## Task to carry out:
Copy the records word for word, beginning with the line that contains "Which series has the largest" and continuing through the line that contains "What is the". Include both of those lines and nothing else.

## The data:
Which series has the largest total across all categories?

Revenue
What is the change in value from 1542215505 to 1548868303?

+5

---

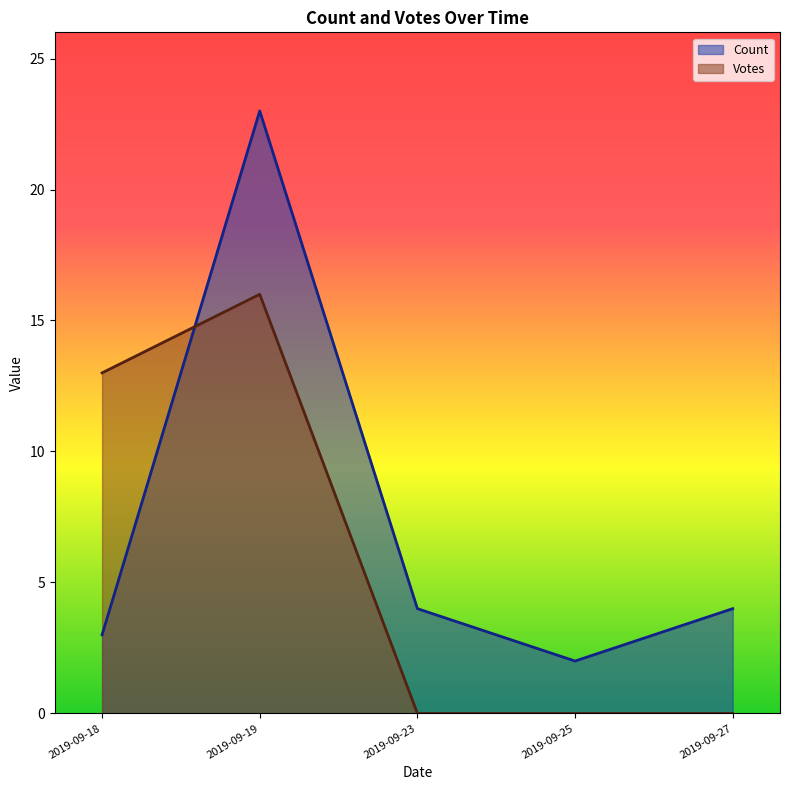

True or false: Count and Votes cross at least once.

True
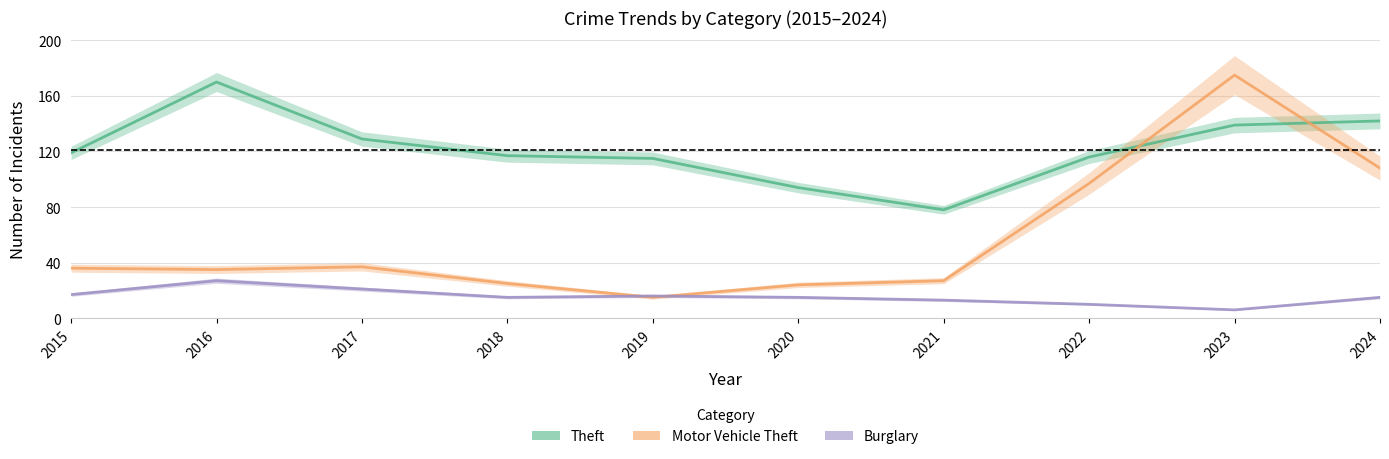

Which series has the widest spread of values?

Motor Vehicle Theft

---

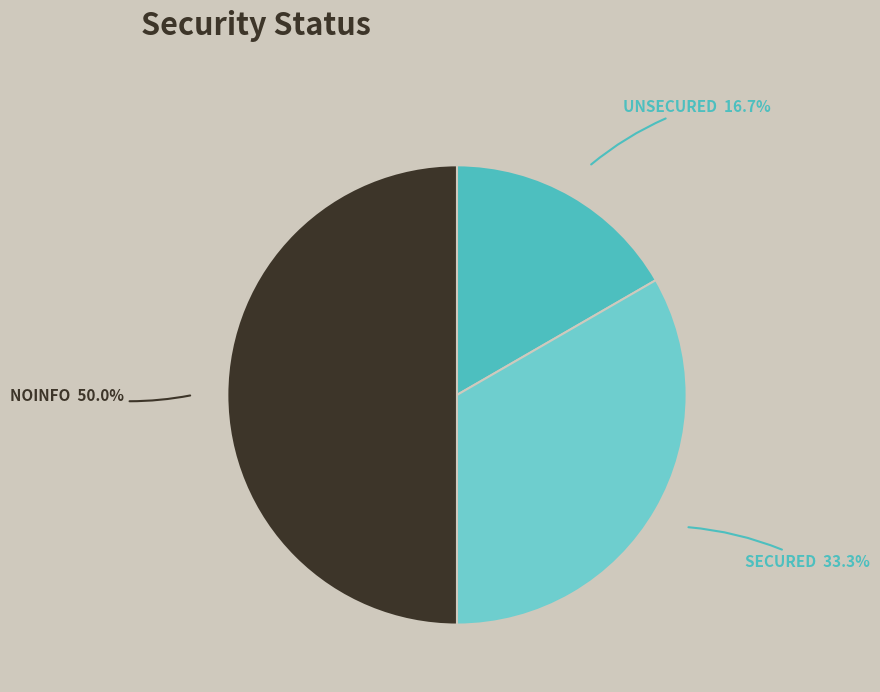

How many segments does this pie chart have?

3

## Result below:
Which series has the largest total across all categories?

Revenue
What is the change in value from 1542215505 to 1548868303?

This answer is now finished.